E cco perché la prima legittima domanda oggi, con numeri e proporzioni totalmente più bassi rispetto al passato, è: come si fa a litigare per una emergenza che tale non è (almeno non ancora?). Occorre dunque riavvolgere il nastro di questa surreale vicenda dall’inizio dell’ultima crisi. Lunedì scorso, a Sharm el-Sheikh, in Egitto, quando per una manciata di minuti Giorgia Meloni aveva incontrato Emmanuel Macron, sembrava che tutto fosse andato per il meglio. Era stato in quel dialogo che il presidente francese aveva stupito tutti con la grande e imprevista apertura: Macron dava la sua disponibilità di massima a fare sbarcare in Francia i profughi soccorsi dalla Ocean Viking. La Meloni teneva segreto questo incontro per 24 ore, per non rischiare di rovinare l’accordo e pregustava un successo diplomatico. Non è un caso, dunque, che la notizia filtri solo da Parigi, ripresa dall’Ansa: “La Francia aprirà il porto di Marsiglia alla Ocean Viking nella notte fra mercoledì e giovedì, dipenderà da quando lascerà il sud del Mediterraneo". La Meloni non commenta, i diplomatici italiani si fregano le mani, i dirigenti di Fratelli d’Italia, con in testa Ignazio La Russa già brindano: “Sarà un trionfo. Abbiamo ottenuto più di tutti gli altri governi”. Vero. Soprattutto sul piano simbolico. Ma poi - inspiegabilmente - salta tutto per aria. E tutto precipita quando il segretario della Lega rilascia una dichiarazione apparentemente spensierata: “La Francia apre il porto?

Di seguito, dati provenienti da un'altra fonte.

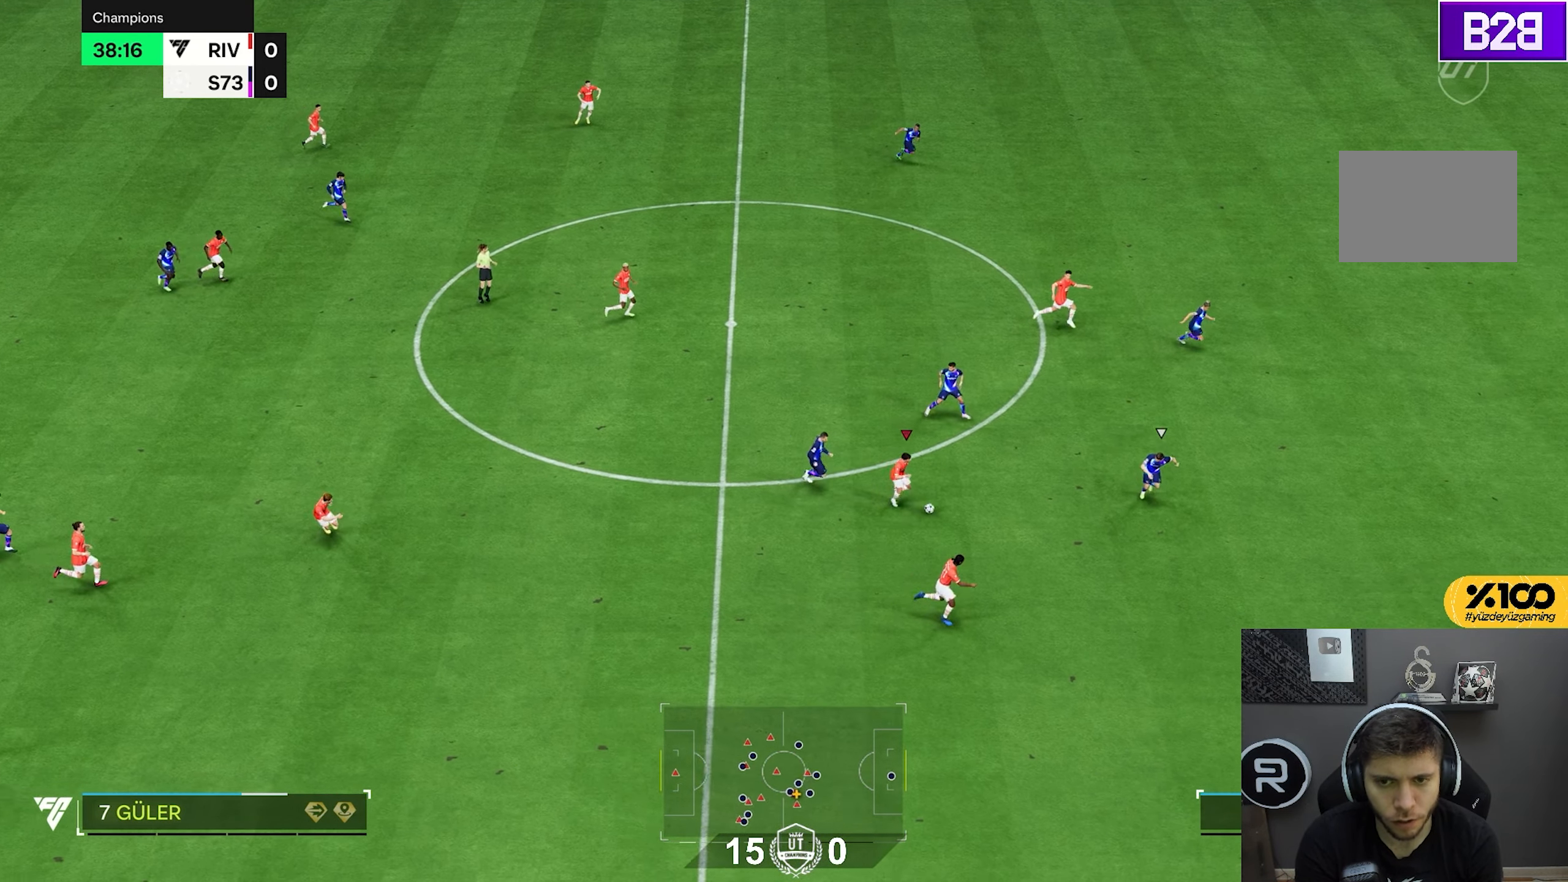
{"dt_ms": 1000, "buttons": [], "left_stick": "down-right", "right_stick": "center", "events": [[150, "R2", "up"], [267, "left_stick", "right"], [383, "left_stick", "up-right"], [917, "left_stick", "down-right"]]}
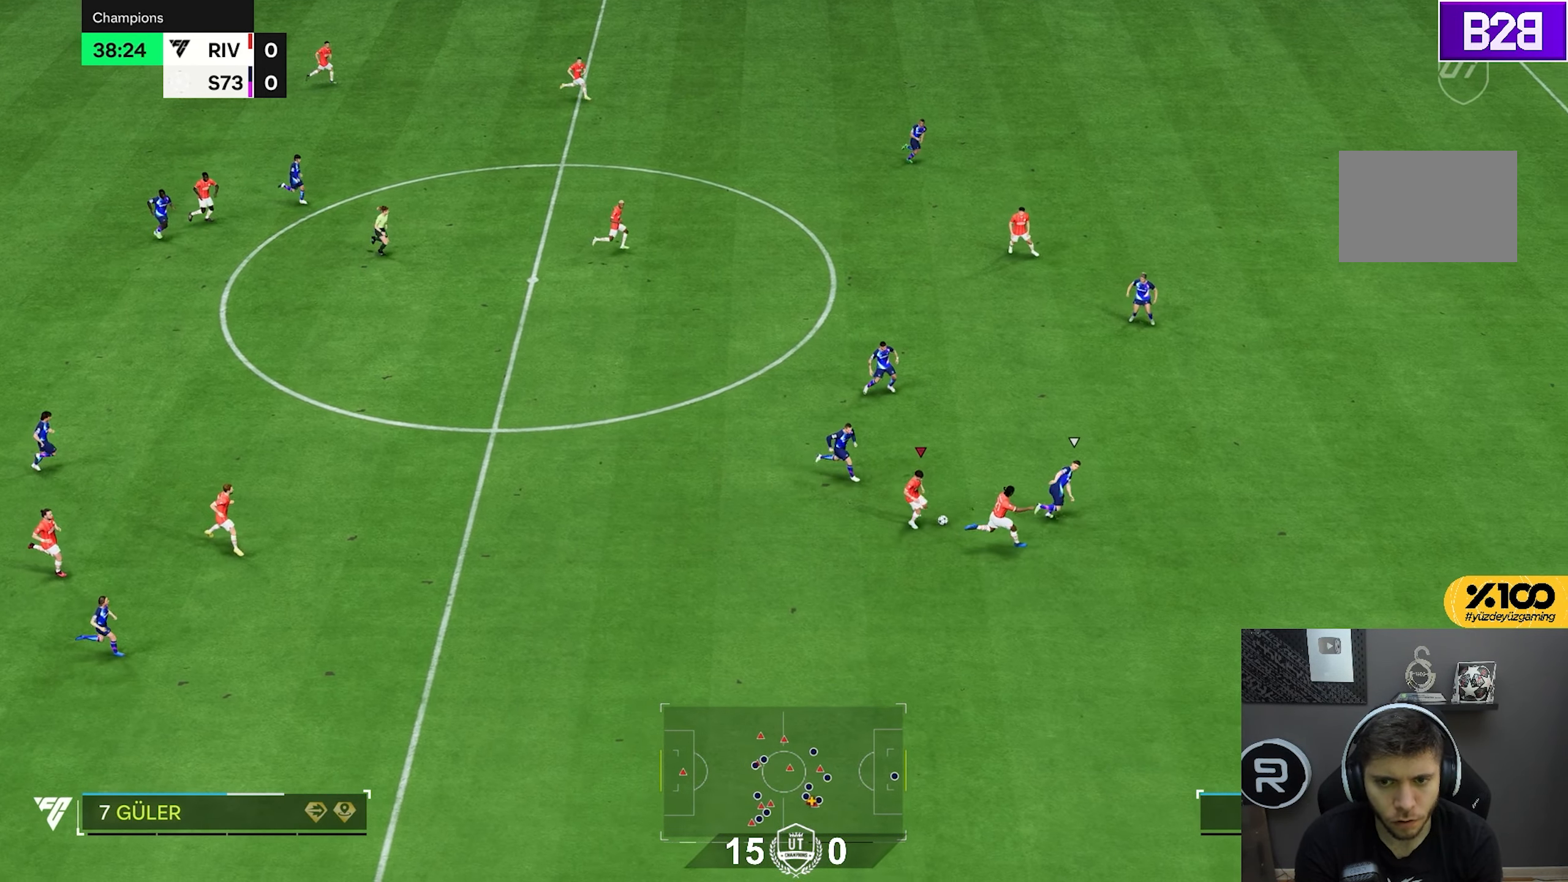
{"dt_ms": 500, "buttons": [], "left_stick": "right", "right_stick": "center", "events": [[467, "left_stick", "right"]]}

Bene così, l’aria è cambiata". La reazione dei francesi è furibonda: Macron si dice “deluso dalla Meloni”. I francesi parlano di “gravi errori della presidente del Consiglio”. E a nulla serve il comunicato con cui in serata la Meloni prova a rimediare con una nota in cui esprime “sentito apprezzamento per la decisione della Francia di condividere la responsabilità dell'emergenza migratori”. Troppo tardi.

È Salvini ad aver sottovalutato le proprie parole, o Macron che ha preso la palla al balzo? Difficile dirlo con esattezza. Di certo ha un peso enorme, oltralpe, la scena grottesca di Tolone, dove gli immigrati della Oceane Viking sbarcano su un molo arroventato dove, da un lato ci sono i militanti della gauche che urlano contro l’Italia perché ha respinto i profughi del mare, e dall’altro ci sono i lepenisti che urlano contro Macron perché ha accettato la nave. Come la giri la giri, è un pasticcio. Ma la violenza della reazione francese fa esplodere sui social anche le visioni del video con cui la Meloni mostra la ruspa con cui in Francia vengono sgombrati gli immigrati. Ormai è tutti contro tutti. Le uova sono rotte e i cocci non si rimettono insieme. Un accordo chiuso in maniera magistrale diventa invece il teatro di una nuova guerra da cui l’Italia non ha nulla da guadagnare.